Krieg in der Ukraine Das Unvorstellbare ist wahr geworden
Russland Angriff auf die Ukraine erschüttert die Welt. Der Krieg begann nach einer langen Phase zunehmender Verständnislosigkeit und Provokation, meint Arthur Landwehr. Waren die USA, die EU, die NATO auf dem Weg dorthin nur Zuschauer?
Das war so ein schöner Gedanke, das "Ende der Geschichte". Der Kampf der Ideologien, der den Kalten Krieg geprägt hatte, sei mit dem Untergang der Sowjetunion überwunden, schrieb Francis Fukuyama vor genau 30 Jahren. Das westliche Modell der liberalen Demokratie werde zur Grundlage kooperierender, erwachsen gewordener Gesellschaften, die an Krieg kein Interesse mehr hätten. Und jetzt das.
Ein denkbar altmodischer Krieg
Am Ende einer langen Phase zunehmender Verständnislosigkeit und Provokation beginnt ein denkbar altmodischer Krieg. Ein Land überfällt ein anderes mit Panzern und Soldaten, um es in die Knie zu zwingen. Es will sich selbst ein Stück einverleiben oder zumindest zur Einflusssphäre machen.
Natürlich hatte es nach der Neuordnung der Welt mehr als genug Konflikte und Kriege gegeben, und der "Kampf der Kulturen" schien die Wirklichkeit sehr viel besser abzubilden als das "Ende der Geschichte". Aber das, was wir jetzt mit dem Einmarsch Russlands in die Ukraine sehen, war doch zum Unvorstellbaren geworden, zu etwas, das nicht mehr zu Europa passt und nicht mehr passen darf.
Aber wie konnte es dazu kommen? Versucht hier ein im alten Denken und einer Romantik vom russischen Großreich verhafteter Wladimir Putin sein Vermächtnis zu regeln, wie es immer wieder dargestellt wird? Vielleicht spielt das tatsächlich eine Rolle, es ändert aber nichts daran, dass er hier einen Angriffskrieg führt, der Tod und Leid bringt und den es einfach nicht geben darf.

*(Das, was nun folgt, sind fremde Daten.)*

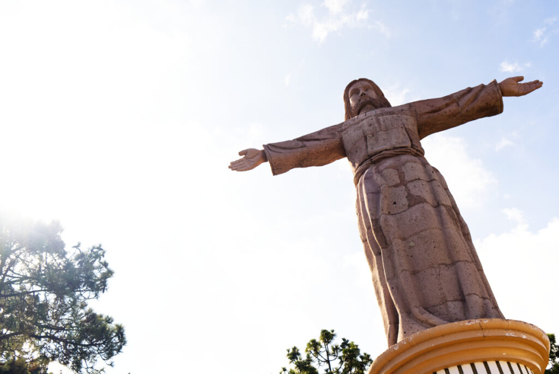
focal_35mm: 31
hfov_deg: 60.3
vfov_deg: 42.4
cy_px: 187
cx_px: 280
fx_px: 482
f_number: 7.1
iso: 200
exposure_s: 1/340
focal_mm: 20.5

Es lohnt sich aber durchaus zu fragen, warum es in Europa nicht zum Ende der Geschichte gekommen ist, warum aus der großen europäischen Revolution und der Befreiung aus dem sowjetischen Totalitarismus nicht die Gemeinschaft liberaler, demokratischer Gesellschaften geworden ist, deren gemeinsames Ziel das Wohlergehen der Menschen ist. Wie Russland sich jetzt verhält, sehen wir mit eigenen Augen. Aber waren wir, waren die USA, die EU, die NATO auf dem Weg dorthin nur Zuschauer oder haben wir etwas damit zu tun? Im Rückblick haben sich nämlich die westlichen Demokratien ebenso altmodisch und in überwunden geglaubten Verhaltensmustern bewegt.
Macht, strategische Position und Marktkontrolle
Das Ende der Geschichte hätte bedeutet, den gemeinsamen Weg zu suchen, der zu Freiheit, breitem Wohlstand und Demokratie führt. Tatsächlich aber spielten die Kategorien von Macht, strategischer Position und Marktkontrolle die entscheidende Rolle. Als sich die Sowjetunion auflöste, war das alte System bankrott und Russland blieb als geschwächtes Land zurück, nur mit Mühe lebensfähig.
Und diese Situation hat der Westen ausgenutzt, sich wirtschaftlich und sicherheitsstrategisch direkt an Russlands Grenzen positioniert, ohne dass Russland hätte etwas dagegen tun können. Das hat nicht nur die militärische Bedeutung, über die immer gesprochen wird. Russland sind mit den alten Nachbarn Lieferanten weggebrochen, die nun lieber für den Westen produzieren.
Direkter Konkurrent bei Gaslieferung
Die USA sind in den vergangenen Jahren zum Energielieferanten und damit zum direkten Konkurrenten bei dem Stoff geworden, bei dem Russland Bedeutung hat.
Und dieser Konkurrent verschafft sich in der Ukraine eine strategische Position, in der er mit der Gas-Pipeline die Lebensader unter seine Kontrolle bringt und den Bypass durch die Ostsee verhindert.
Nachdenken, wie es nach dem Krieg weiter geht
Das alles rechtfertigt keinen Krieg, rechtfertigt nicht die russische Aggression, rechtfertigt nicht den Tod unschuldiger Menschen, die Zerstörung ihrer Lebensleistung.
Es gilt aber, darüber nachzudenken, wie man nach diesem Krieg endlich die Geschichte beenden kann.